Waffle Chart : For plotting Disaster type.
Joint Plot : Plotting Disaster type and Disaster Subgroup.
Dis Plot : Plotting number of regions.
Scatter Plot : Visualizing Total damages occurred in particular year.

Python Libraries used :

• Matplotlib: Cross platform for DV and graphical plotting library in python. Matplotlib supports all the popular charts (lots, histograms, power spectra, bar charts, error charts, scatterplots, etc.) right out of the box. There are also extensions that you can use to create advanced visualizations like 3-Dimensional plots, etc.

• Pandas: Famous and highly used data manipulation tool and its key data structure is df which is used to store and manipulate tabular data in rows of observations and columns of variables.

• Seaborn: Core purpose is making statistical graphics in python and can be customized easily, useful feature of Seaborn is that it supports a plethora of advanced plots like categorical plotting (catplot), distribution plotting using kde (distplot), swarm plot, etc. right out of the box.

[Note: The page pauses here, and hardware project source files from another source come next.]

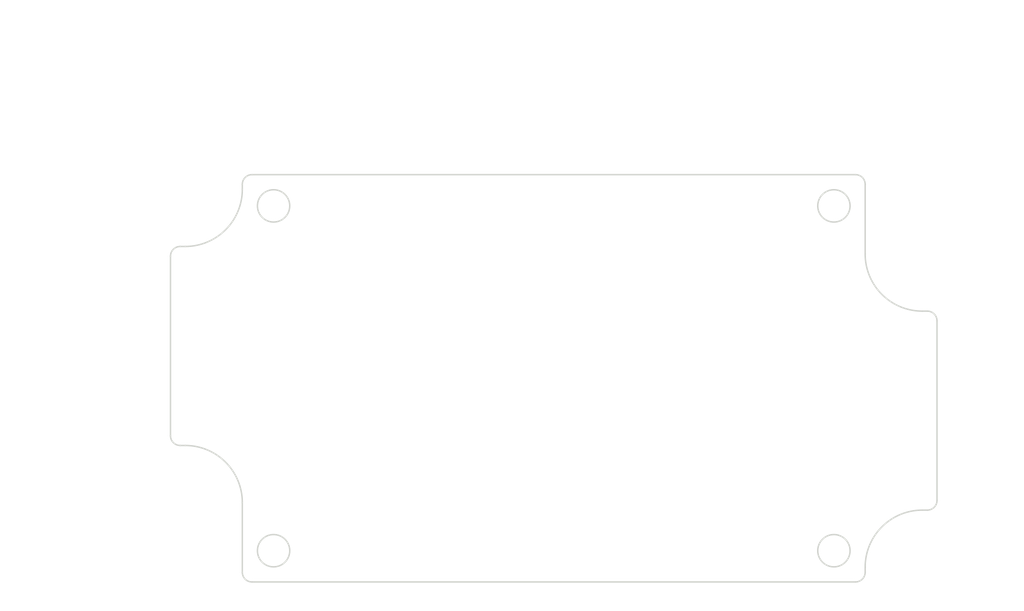
<source format=kicad_pcb>
(kicad_pcb (version 20221018) (generator pcbnew)

  (general
    (thickness 1.6)
  )

  (paper "A4")
  (layers
    (0 "F.Cu" signal)
    (31 "B.Cu" signal)
    (32 "B.Adhes" user "B.Adhesive")
    (33 "F.Adhes" user "F.Adhesive")
    (34 "B.Paste" user)
    (35 "F.Paste" user)
    (36 "B.SilkS" user "B.Silkscreen")
    (37 "F.SilkS" user "F.Silkscreen")
    (38 "B.Mask" user)
    (39 "F.Mask" user)
    (40 "Dwgs.User" user "User.Drawings")
    (41 "Cmts.User" user "User.Comments")
    (42 "Eco1.User" user "User.Eco1")
    (43 "Eco2.User" user "User.Eco2")
    (44 "Edge.Cuts" user)
    (45 "Margin" user)
    (46 "B.CrtYd" user "B.Courtyard")
    (47 "F.CrtYd" user "F.Courtyard")
    (48 "B.Fab" user)
    (49 "F.Fab" user)
  )

  (setup
    (pad_to_mask_clearance 0.051)
    (solder_mask_min_width 0.25)
    (pcbplotparams
      (layerselection 0x00010fc_ffffffff)
      (plot_on_all_layers_selection 0x0000000_00000000)
      (disableapertmacros false)
      (usegerberextensions false)
      (usegerberattributes false)
      (usegerberadvancedattributes false)
      (creategerberjobfile false)
      (dashed_line_dash_ratio 12.000000)
      (dashed_line_gap_ratio 3.000000)
      (svgprecision 4)
      (plotframeref false)
      (viasonmask false)
      (mode 1)
      (useauxorigin false)
      (hpglpennumber 1)
      (hpglpenspeed 20)
      (hpglpendiameter 15.000000)
      (dxfpolygonmode true)
      (dxfimperialunits true)
      (dxfusepcbnewfont true)
      (psnegative false)
      (psa4output false)
      (plotreference true)
      (plotvalue true)
      (plotinvisibletext false)
      (sketchpadsonfab false)
      (subtractmaskfromsilk false)
      (outputformat 1)
      (mirror false)
      (drillshape 1)
      (scaleselection 1)
      (outputdirectory "")
    )
  )

  (net 0 "")

  (gr_line (start 111.589328 78.426001) (end 111.589328 59.340017)
    (stroke (width 0.2) (type solid)) (layer "Dwgs.User") (tstamp 04b9825e-5019-404e-9575-255838f85df4))
  (gr_line (start 94.981928 88.075329) (end 94.981928 94.047661)
    (stroke (width 0.2) (type solid)) (layer "Dwgs.User") (tstamp 106b0b03-52ef-40b8-bb61-11b6ace71ab0))
  (gr_line (start 96.178843 113.776672) (end 96.178843 109.523916)
    (stroke (width 0.2) (type solid)) (layer "Dwgs.User") (tstamp 1220ac9b-616f-424d-946e-4d55034c5a41))
  (gr_line (start 115.94 81.426001) (end 115.94 63.251)
    (stroke (width 0.2) (type solid)) (layer "Dwgs.User") (tstamp 12da4956-7508-45eb-8b81-7a9ecb96f3de))
  (gr_line (start 113.94 66.425374) (end 103.589328 66.425374)
    (stroke (width 0.2) (type solid)) (layer "Dwgs.User") (tstamp 2647d087-5291-41df-a582-5a4b9d82b0cb))
  (gr_line (start 115.94 81.426001) (end 115.94 63.250374)
    (stroke (width 0.2) (type solid)) (layer "Dwgs.User") (tstamp 353ca9a5-18a9-4fef-a915-cf183b048894))
  (gr_line (start 120.016616 76.075329) (end 120.016616 71.196009)
    (stroke (width 0.2) (type solid)) (layer "Dwgs.User") (tstamp 3a337f09-45b6-4d65-add1-2e3e5b83f850))
  (gr_line (start 113.94 83.123042) (end 103.589328 83.123042)
    (stroke (width 0.2) (type solid)) (layer "Dwgs.User") (tstamp 3bc24fc8-e1ed-4589-a62c-65a69f37a48e))
  (gr_line (start 196.290671 62.515017) (end 164.222388 62.515017)
    (stroke (width 0.2) (type solid)) (layer "Dwgs.User") (tstamp 41b3c835-32fe-4fbf-b393-0d7f4b74e526))
  (gr_line (start 120.016616 84.426001) (end 120.016616 86.426)
    (stroke (width 0.2) (type solid)) (layer "Dwgs.User") (tstamp 438166c1-56e7-4306-bd56-db347bdd3228))
  (gr_line (start 193.94 81.426001) (end 193.94 63.251)
    (stroke (width 0.2) (type solid)) (layer "Dwgs.User") (tstamp 522885ff-683b-4899-97eb-d627559e1aa9))
  (gr_line (start 111.94 134.776672) (end 78.70807 134.776672)
    (stroke (width 0.2) (type solid)) (layer "Dwgs.User") (tstamp 559065c4-6b7c-4baa-b103-0c6b2433a224))
  (gr_line (start 102.64 115.776672) (end 93.003843 115.776672)
    (stroke (width 0.2) (type solid)) (layer "Dwgs.User") (tstamp 5e06570c-eb49-42d4-b9dd-912d8621aaf6))
  (gr_line (start 126.381448 94.80585) (end 124.381448 94.80585)
    (stroke (width 0.2) (type solid)) (layer "Dwgs.User") (tstamp 6b4a86fe-fad9-4c60-b9ac-b0088385b0f5))
  (gr_line (start 81.88307 132.776672) (end 81.88307 109.983436)
    (stroke (width 0.2) (type solid)) (layer "Dwgs.User") (tstamp 73c887ac-f7ec-4363-aa15-e7560fdfecaa))
  (gr_line (start 101.589328 88.426) (end 101.589328 63.250374)
    (stroke (width 0.2) (type solid)) (layer "Dwgs.User") (tstamp 7d18ae3b-52a7-462f-9fe5-bfc5f17c515e))
  (gr_line (start 94.981928 80.075329) (end 94.981928 86.075329)
    (stroke (width 0.2) (type solid)) (layer "Dwgs.User") (tstamp 7ff1d0cb-f5d7-40cc-afbb-78a4d0b2806b))
  (gr_line (start 113.589328 62.515017) (end 156.133166 62.515017)
    (stroke (width 0.2) (type solid)) (layer "Dwgs.User") (tstamp 812525f5-e4bf-4fb9-bd58-81b2b5c37408))
  (gr_line (start 194.94 82.426001) (end 217.677615 82.426)
    (stroke (width 0.2) (type solid)) (layer "Dwgs.User") (tstamp 83b03bcf-a79c-400c-a50a-38ecc2d95beb))
  (gr_line (start 111.94 78.075329) (end 78.70807 78.075329)
    (stroke (width 0.2) (type solid)) (layer "Dwgs.User") (tstamp 84e5546a-b183-4bd4-adf2-74aafcb3696b))
  (gr_line (start 194.94 130.426) (end 217.677615 130.426)
    (stroke (width 0.2) (type solid)) (layer "Dwgs.User") (tstamp 8cf718c2-de00-4607-b7e7-9e9e65c54928))
  (gr_line (start 209.454467 135.585541) (end 201.794952 128.771755)
    (stroke (width 0.2) (type solid)) (layer "Dwgs.User") (tstamp 92e4bbd9-895a-42a9-9bdd-74ce6797acdd))
  (gr_line (start 208.290671 97.426) (end 208.290671 53.865517)
    (stroke (width 0.2) (type solid)) (layer "Dwgs.User") (tstamp 97e267f6-4059-48fa-802c-e889cfb3a636))
  (gr_line (start 102.64 88.075329) (end 91.806928 88.075329)
    (stroke (width 0.2) (type solid)) (layer "Dwgs.User") (tstamp 98b58f56-f6ab-47f6-8017-e7b65125a3aa))
  (gr_line (start 206.290671 57.040517) (end 149.569556 57.040517)
    (stroke (width 0.2) (type solid)) (layer "Dwgs.User") (tstamp 9e35b09a-b5d5-4cb0-bc33-d382ea5a6d55))
  (gr_line (start 214.502615 128.426) (end 214.502615 109.983436)
    (stroke (width 0.2) (type solid)) (layer "Dwgs.User") (tstamp 9eb5110a-74fb-4866-8f68-0e6d37365fd7))
  (gr_line (start 101.589328 66.425374) (end 99.589328 66.425374)
    (stroke (width 0.2) (type solid)) (layer "Dwgs.User") (tstamp 9feccbb9-5dd4-423d-91c0-e3a09cd3f040))
  (gr_line (start 191.94 66.426001) (end 151.529963 66.426001)
    (stroke (width 0.2) (type solid)) (layer "Dwgs.User") (tstamp a6908618-251f-4eaa-823f-942f2e0d1c3c))
  (gr_line (start 101.589328 88.426) (end 101.589328 53.865517)
    (stroke (width 0.2) (type solid)) (layer "Dwgs.User") (tstamp a6b1b9a7-abe4-4886-b89d-a1e514089ec4))
  (gr_line (start 94.981928 94.047661) (end 92.981928 94.047661)
    (stroke (width 0.2) (type solid)) (layer "Dwgs.User") (tstamp abd51b1c-c076-4f13-862c-ba521c6033a8))
  (gr_line (start 81.88307 80.075329) (end 81.88307 102.868565)
    (stroke (width 0.2) (type solid)) (layer "Dwgs.User") (tstamp ade44a31-8035-4833-a292-422c2ec5ec15))
  (gr_line (start 117.94 66.426001) (end 143.44074 66.426001)
    (stroke (width 0.2) (type solid)) (layer "Dwgs.User") (tstamp b830e10a-ddc7-4b24-ab95-e310529fe072))
  (gr_line (start 101.589328 88.426) (end 101.589328 79.948042)
    (stroke (width 0.2) (type solid)) (layer "Dwgs.User") (tstamp b9471c4f-03d5-416e-a37f-8c3402322058))
  (gr_line (start 211.454467 135.585541) (end 209.454467 135.585541)
    (stroke (width 0.2) (type solid)) (layer "Dwgs.User") (tstamp ba458f38-c824-4abd-a52f-b5a2555bf5d2))
  (gr_line (start 115.94 82.516) (end 115.94 82.336001)
    (stroke (width 0.2) (type solid)) (layer "Dwgs.User") (tstamp c4eb04d6-dade-4fac-8383-1462fdeb3f72))
  (gr_line (start 214.502615 84.426001) (end 214.502615 102.868565)
    (stroke (width 0.2) (type solid)) (layer "Dwgs.User") (tstamp c6832db1-967e-4ca2-84ec-1ea795d54b4e))
  (gr_line (start 103.589328 57.040517) (end 140.159529 57.040517)
    (stroke (width 0.2) (type solid)) (layer "Dwgs.User") (tstamp cb4fd971-3acb-47e4-a8dc-985a38915878))
  (gr_line (start 101.589328 83.123042) (end 99.589328 83.123042)
    (stroke (width 0.2) (type solid)) (layer "Dwgs.User") (tstamp ccb6709b-c3cc-4704-b7c6-39be2f3816cc))
  (gr_line (start 102.64 88.075329) (end 93.003843 88.075329)
    (stroke (width 0.2) (type solid)) (layer "Dwgs.User") (tstamp cd88e324-6ec8-4698-b7c9-6fcd1e2b8523))
  (gr_line (start 116.94 82.426001) (end 123.191616 82.426001)
    (stroke (width 0.2) (type solid)) (layer "Dwgs.User") (tstamp d08e33f6-3519-4763-8db3-b5aaece0c6f6))
  (gr_line (start 115.85 82.426001) (end 116.03 82.426001)
    (stroke (width 0.2) (type solid)) (layer "Dwgs.User") (tstamp d4ace589-74dd-406e-9805-ee61c5a76d1e))
  (gr_line (start 96.178843 90.075329) (end 96.178843 102.409045)
    (stroke (width 0.2) (type solid)) (layer "Dwgs.User") (tstamp dcf71bb3-a0a1-41c4-a4aa-c9000b7dc554))
  (gr_line (start 124.381448 94.80585) (end 118.334305 85.937382)
    (stroke (width 0.2) (type solid)) (layer "Dwgs.User") (tstamp ded09186-caa9-4949-b35a-e17ab3783e1d))
  (gr_line (start 111.94 78.075329) (end 91.806928 78.075329)
    (stroke (width 0.2) (type solid)) (layer "Dwgs.User") (tstamp e4cd381d-4226-498c-8563-8f802335596d))
  (gr_line (start 120.016616 71.196009) (end 122.016616 71.196009)
    (stroke (width 0.2) (type solid)) (layer "Dwgs.User") (tstamp e681b81b-399f-4f96-bb2e-c50553033a33))
  (gr_line (start 198.290671 78.426001) (end 198.290671 59.340017)
    (stroke (width 0.2) (type solid)) (layer "Dwgs.User") (tstamp f38200b8-7998-475f-8986-c181c71585b2))
  (gr_arc (start 208.290671 123.426001) (mid 207.895069 124.38107) (end 206.94 124.776672)
    (stroke (width 0.2) (type solid)) (layer "Edge.Cuts") (tstamp 0d348aae-1d22-4aba-95ca-9fff19675104))
  (gr_line (start 198.290671 133.426) (end 198.290671 132.726)
    (stroke (width 0.2) (type solid)) (layer "Edge.Cuts") (tstamp 0e456f6a-946c-41c1-9161-bcd0efd0ad52))
  (gr_arc (start 102.94 115.776673) (mid 101.984931 115.38107) (end 101.589328 114.426001)
    (stroke (width 0.2) (type solid)) (layer "Edge.Cuts") (tstamp 1663b635-b76e-46b4-a723-201f57a473ec))
  (gr_line (start 196.94 78.075329) (end 112.94 78.075329)
    (stroke (width 0.2) (type solid)) (layer "Edge.Cuts") (tstamp 20ce05a7-6bb8-4713-a537-20cf7161c3ab))
  (gr_circle (center 115.94 82.426001) (end 118.19 82.426001)
    (stroke (width 0.2) (type solid)) (fill none) (layer "Edge.Cuts") (tstamp 24daa1d1-7ead-4e22-b1d1-4382b12e45b9))
  (gr_line (start 111.589328 123.726) (end 111.589328 133.426)
    (stroke (width 0.2) (type solid)) (layer "Edge.Cuts") (tstamp 2a2faacf-90f2-49d4-b069-4a46a9900f10))
  (gr_arc (start 198.290671 132.726001) (mid 200.618976 127.104977) (end 206.24 124.776672)
    (stroke (width 0.2) (type solid)) (layer "Edge.Cuts") (tstamp 2bf22403-07f0-4c47-b2ac-6333553a8a39))
  (gr_circle (center 193.94 82.426001) (end 196.19 82.426001)
    (stroke (width 0.2) (type solid)) (fill none) (layer "Edge.Cuts") (tstamp 2e5ae66a-c5f3-4dc5-8462-d0ed12bdaed0))
  (gr_line (start 103.64 88.075329) (end 102.94 88.075329)
    (stroke (width 0.2) (type solid)) (layer "Edge.Cuts") (tstamp 3c670c2e-9f12-4148-8882-3def188e7e7c))
  (gr_line (start 112.94 134.776672) (end 196.94 134.776672)
    (stroke (width 0.2) (type solid)) (layer "Edge.Cuts") (tstamp 3cfc59bb-7ac1-461a-932c-bd0b2826f5e3))
  (gr_line (start 101.589328 89.426) (end 101.589328 114.426)
    (stroke (width 0.2) (type solid)) (layer "Edge.Cuts") (tstamp 415a21e0-1020-49fd-82ee-cdcefc191788))
  (gr_arc (start 198.290671 133.426001) (mid 197.895069 134.38107) (end 196.94 134.776672)
    (stroke (width 0.2) (type solid)) (layer "Edge.Cuts") (tstamp 4600f64a-cd5d-41cb-bea1-49f2ef8e2d94))
  (gr_line (start 206.94 97.075329) (end 206.24 97.075329)
    (stroke (width 0.2) (type solid)) (layer "Edge.Cuts") (tstamp 467e2193-4446-4ded-b1fd-769a99b98744))
  (gr_arc (start 206.94 97.075329) (mid 207.895069 97.470931) (end 208.290671 98.426)
    (stroke (width 0.2) (type solid)) (layer "Edge.Cuts") (tstamp 5ed46385-0c75-4ece-828a-e4f21ea29519))
  (gr_line (start 198.290671 89.126001) (end 198.290671 79.426001)
    (stroke (width 0.2) (type solid)) (layer "Edge.Cuts") (tstamp 683d2dd6-e9ec-40d7-aec6-9008d43c69a4))
  (gr_arc (start 111.589329 79.426) (mid 111.984931 78.470931) (end 112.94 78.075329)
    (stroke (width 0.2) (type solid)) (layer "Edge.Cuts") (tstamp 6cfb96ff-f865-4566-91ef-a12cd72e36c1))
  (gr_arc (start 196.94 78.075329) (mid 197.895069 78.470931) (end 198.290671 79.426)
    (stroke (width 0.2) (type solid)) (layer "Edge.Cuts") (tstamp 6ee57291-e290-4479-9a86-880bdda0e1dc))
  (gr_arc (start 206.24 97.075329) (mid 200.618976 94.747024) (end 198.290671 89.126)
    (stroke (width 0.2) (type solid)) (layer "Edge.Cuts") (tstamp 80133816-20fb-4050-b228-78ce91804f25))
  (gr_arc (start 111.589329 80.126) (mid 109.261024 85.747024) (end 103.64 88.075329)
    (stroke (width 0.2) (type solid)) (layer "Edge.Cuts") (tstamp 8ae622e0-e806-400a-a612-4221a0fe61a1))
  (gr_circle (center 193.94 130.426001) (end 196.19 130.426001)
    (stroke (width 0.2) (type solid)) (fill none) (layer "Edge.Cuts") (tstamp 97103c49-67ae-4118-b795-fb804e5d69ee))
  (gr_arc (start 103.64 115.776673) (mid 109.261024 118.104977) (end 111.589328 123.726001)
    (stroke (width 0.2) (type solid)) (layer "Edge.Cuts") (tstamp a26df9ab-bc20-4cb9-881f-11372de3c7c1))
  (gr_circle (center 115.94 130.426001) (end 118.19 130.426001)
    (stroke (width 0.2) (type solid)) (fill none) (layer "Edge.Cuts") (tstamp b9dca384-1a59-4c0c-912e-5392f361b055))
  (gr_line (start 206.24 124.776672) (end 206.94 124.776672)
    (stroke (width 0.2) (type solid)) (layer "Edge.Cuts") (tstamp bad46460-0652-452c-9eb6-ec946802479d))
  (gr_arc (start 101.589329 89.426) (mid 101.984931 88.470931) (end 102.94 88.075329)
    (stroke (width 0.2) (type solid)) (layer "Edge.Cuts") (tstamp dc0f20f0-4c4f-49ce-a0f0-332576f4ae58))
  (gr_line (start 102.94 115.776672) (end 103.64 115.776672)
    (stroke (width 0.2) (type solid)) (layer "Edge.Cuts") (tstamp dd870401-1539-4928-9b46-64369eccac6e))
  (gr_line (start 111.589328 79.426001) (end 111.589328 80.126)
    (stroke (width 0.2) (type solid)) (layer "Edge.Cuts") (tstamp e3e23f7d-b1cd-49ce-a599-176be8ff0403))
  (gr_arc (start 112.94 134.776673) (mid 111.984931 134.38107) (end 111.589328 133.426001)
    (stroke (width 0.2) (type solid)) (layer "Edge.Cuts") (tstamp e9d7b77c-f04d-41d9-a964-21dd4deb022b))
  (gr_line (start 208.290671 123.426) (end 208.290671 98.426)
    (stroke (width 0.2) (type solid)) (layer "Edge.Cuts") (tstamp ec7885dc-56d2-4dfb-b2c4-e3e22f0823cc))
  (gr_text "[3.41]" (at 160.177777 64.404478) (layer "Dwgs.User") (tstamp 0023d52d-e6c3-4503-84db-835aae877c93)
    (effects (font (size 1.7 1.53) (thickness 0.2125)))
  )
  (gr_text "[3.07]" (at 147.485352 68.315462) (layer "Dwgs.User") (tstamp 03626378-7c63-4f3a-b5b5-423fd5d5153f)
    (effects (font (size 1.7 1.53) (thickness 0.2125)))
  )
  (gr_text "[.56]" (at 95.53544 85.012503) (layer "Dwgs.User") (tstamp 0ccce388-b1f2-4841-85ac-d9232f3a0f83)
    (effects (font (size 1.7 1.53) (thickness 0.2125)))
  )
  (gr_text "[1.89]" (at 214.502615 108.315462) (layer "Dwgs.User") (tstamp 0ff9df38-5a50-4498-a213-538317f60b82)
    (effects (font (size 1.7 1.53) (thickness 0.2125)))
  )
  (gr_text " ∅4.50\n[∅0.18]" (at 130.918317 94.80585) (layer "Dwgs.User") (tstamp 18f942cc-af82-41b5-92bd-38f2ab43d800)
    (effects (font (size 1.7 1.53) (thickness 0.2125)))
  )
  (gr_text "[1.09]" (at 96.178843 107.855942) (layer "Dwgs.User") (tstamp 1fa05825-7bdc-4356-a235-d9d0758157ce)
    (effects (font (size 1.7 1.53) (thickness 0.2125)))
  )
  (gr_text " 48.00" (at 214.502615 104.758026) (layer "Dwgs.User") (tstamp 1fd33268-2938-4247-b3bf-ba0e730763fc)
    (effects (font (size 1.7 1.53) (thickness 0.2125)))
  )
  (gr_text " 4.35" (at 125.410102 69.527455) (layer "Dwgs.User") (tstamp 20114564-248c-4aee-87d5-967720b40251)
    (effects (font (size 1.7 1.53) (thickness 0.2125)))
  )
  (gr_text " 14.35" (at 95.53544 81.454488) (layer "Dwgs.User") (tstamp 2448d080-fb21-405d-9f50-a30164226f60)
    (effects (font (size 1.7 1.53) (thickness 0.2125)))
  )
  (gr_text " R7.95" (at 215.925238 133.917567) (layer "Dwgs.User") (tstamp 3eb4ed4e-9529-4b98-93fc-a69273dbd0ec)
    (effects (font (size 1.7 1.53) (thickness 0.2125)))
  )
  (gr_text " 56.70" (at 81.88307 104.758026) (layer "Dwgs.User") (tstamp 54f786f1-6ca3-475a-9d92-1de370c49a01)
    (effects (font (size 1.7 1.53) (thickness 0.2125)))
  )
  (gr_text " 27.70" (at 96.178843 104.298506) (layer "Dwgs.User") (tstamp 655b7854-2b64-4d04-87c9-04c8b76c0138)
    (effects (font (size 1.7 1.53) (thickness 0.2125)))
  )
  (gr_text "[.17]" (at 125.410102 73.08547) (layer "Dwgs.User") (tstamp 6b57dd87-8bfa-4cd0-a6d5-53d277b3f959)
    (effects (font (size 1.7 1.53) (thickness 0.2125)))
  )
  (gr_text " 106.70" (at 144.864542 55.372543) (layer "Dwgs.User") (tstamp 6bd1b4da-ad55-4867-8e17-992ee5e1dd86)
    (effects (font (size 1.7 1.53) (thickness 0.2125)))
  )
  (gr_text " 10.00" (at 88.937316 92.379687) (layer "Dwgs.User") (tstamp 6c524434-636d-4022-a0fa-1a6970256fc1)
    (effects (font (size 1.7 1.53) (thickness 0.2125)))
  )
  (gr_text " 14.35" (at 95.53544 64.75682) (layer "Dwgs.User") (tstamp 72aebee3-999f-414b-8dc1-a3d73446668a)
    (effects (font (size 1.7 1.53) (thickness 0.2125)))
  )
  (gr_text " 78.00" (at 147.485352 64.758026) (layer "Dwgs.User") (tstamp 8dabccee-5819-4178-86ba-10a88d78aa0a)
    (effects (font (size 1.7 1.53) (thickness 0.2125)))
  )
  (gr_text "[2.23]" (at 81.88307 108.315462) (layer "Dwgs.User") (tstamp 9a32d993-517e-4da4-a029-55d86a5f6fd8)
    (effects (font (size 1.7 1.53) (thickness 0.2125)))
  )
  (gr_text "[.39]" (at 88.937316 95.937123) (layer "Dwgs.User") (tstamp c429110c-53c1-41b3-b5ae-24927683c666)
    (effects (font (size 1.7 1.53) (thickness 0.2125)))
  )
  (gr_text "[.56]" (at 95.53544 68.314835) (layer "Dwgs.User") (tstamp e1877cc3-83ce-4c52-9cb9-4b2d740c9ece)
    (effects (font (size 1.7 1.53) (thickness 0.2125)))
  )
  (gr_text "[4.20]" (at 144.864542 58.929978) (layer "Dwgs.User") (tstamp e7b6638c-27e3-471d-a370-7ac2e12c93db)
    (effects (font (size 1.7 1.53) (thickness 0.2125)))
  )
  (gr_text "[R0.31]" (at 215.925238 137.475002) (layer "Dwgs.User") (tstamp e9cd89b4-86e3-4625-a014-6f05f3a138ae)
    (effects (font (size 1.7 1.53) (thickness 0.2125)))
  )
  (gr_text " 86.70" (at 160.177777 60.847042) (layer "Dwgs.User") (tstamp f3c192e1-13d4-49cd-9c36-c0cafa6e3ad7)
    (effects (font (size 1.7 1.53) (thickness 0.2125)))
  )

)

</source>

And of course, we saw one example of relplot above.

• WordCount: Wordcount library and stopwords is used to eliminate words that are commonly used which carries very little useful info.

Conclusion :

Good data visualization communicates a data set clearly and effectively by using graphics. The best visualizations make it easy to comprehend data at a glance. They take complex information and break it down in a way that makes it simple for the target audience to understand and on which to base their decisions. Conclusions like frequently occurred natural disaster (Floods) , year which had high count of homeless (2006), country which faced maximum number of total affected cases (China) are inferred from graphs.

These visualizations can help in taking measures to prevent the loss which occurs. Good governance of disaster risk is essential for making communities resilient to natural phenomena. There is an urgent need to invest in disaster risk reduction to minimize our vulnerability to future events. To date, much of the focus has been on reactive measures to address sudden onset events such as storms and landslides, including humanitarian aid relief and preparedness. However, climate change is also responsible for slow onset disasters such as drought. While emergency measures are critical in times of disasters and require continued efforts, as a global community we must move from reactive to proactive risk reduction. Proactive investments in risk reduction can help countries prepare for this type of disaster that may be ‘invisible’ until a crisis point is reached, when more resources may be required to reverse the damage.